### Texto
La radiación no está solo en las centrales nucleares: dónde se encuentra y para qué se usa
La radiación forma parte del ambiente natural desde siempre y también tiene aplicaciones en actividades cotidianas. La medicina, la industria, el agro y la energía nuclear utilizan sus propiedades bajo distintos sistemas de control y protección.
Hablar de radiación o energía nuclear suele despertar una asociación inmediata con el riesgo y el peligro. Sin embargo, la radiación no nació con la energía nuclear: existe en el ambiente desde mucho antes de que el ser humano pudiera detectarla y forma parte de la vida cotidiana. Está presente en fuentes tan diversas como el Sol y el espacio, pero también en la propia Tierra, en las rocas, el suelo e incluso en algunos alimentos.
Según información publicada por Nucleoeléctrica Argentina, los organismos internacionales que estudian la radiación estiman que cerca del 80% de la radiación que recibe una persona a lo largo del año tiene origen natural. El resto corresponde principalmente a fuentes vinculadas con usos médicos.
La radiación está presente en el ambiente independientemente de la actividad nuclear. La recibimos, en distintas proporciones, a partir de fuentes naturales que forman parte del entorno.
El sol y el espacio aportan radiación, mientras que otra parte proviene de elementos presentes en la corteza terrestre. Las rocas y el suelo contienen materiales radiactivos naturales y algunos alimentos también pueden contenerlos.

### Explorar el material
A. Según el texto sobre la radiación, ¿qué proporción aproximada de la radiación que recibe una persona a lo largo del año tiene origen natural?
B. Retoma el texto sobre la radiación después de su última oración y continúalo.
Las entradas no guardan ninguna relación con el texto sobre la radiación.

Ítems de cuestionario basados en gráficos
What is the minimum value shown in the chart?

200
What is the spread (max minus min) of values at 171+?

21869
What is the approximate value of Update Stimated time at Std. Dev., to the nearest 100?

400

### Resultados en orden
A. Cerca del 80%.

B.
A estas fuentes se sumaron, con el desarrollo de la ciencia, distintos usos controlados de la radiación que hoy forman parte de actividades habituales.
La medicina es uno de los principales ámbitos en los que se utiliza la radiación. Está presente en herramientas de diagnóstico, como las radiografías, y también en determinados tratamientos.
Pero sus aplicaciones no se limitan al ámbito sanitario. La industria utiliza la radiación para realizar controles de calidad, mientras que en el sector agropecuario se aplica en procesos vinculados con el cuidado de los cultivos y los alimentos.
Así, una tecnología que suele asociarse exclusivamente con lo nuclear tiene usos que atraviesan diferentes actividades productivas y de la vida cotidiana.
En una central nuclear, la presencia de radiación requiere medidas específicas de protección. La protección radiológica forma parte de la organización cotidiana del trabajo y establece controles sobre las áreas en las que puede existir radiación.
El acceso a esos sectores está gestionado mediante controles específicos y monitoreos. Además, existen distintas barreras físicas que separan las zonas donde se encuentra el reactor del exterior, entre ellas las estructuras de hormigón y acero del edificio del reactor.
Los trabajadores también utilizan medidores personales que registran la radiación que reciben. Esos datos son verificados de manera permanente para controlar que las dosis se mantengan dentro de los límites establecidos por la normativa.
La diferencia, entonces, no está en que la radiación exista o no: forma parte del ambiente natural desde siempre. En el ámbito nuclear, el eje está puesto en medirla, monitorearla y controlarla de manera permanente, además de aprovechar sus aplicaciones en distintas actividades.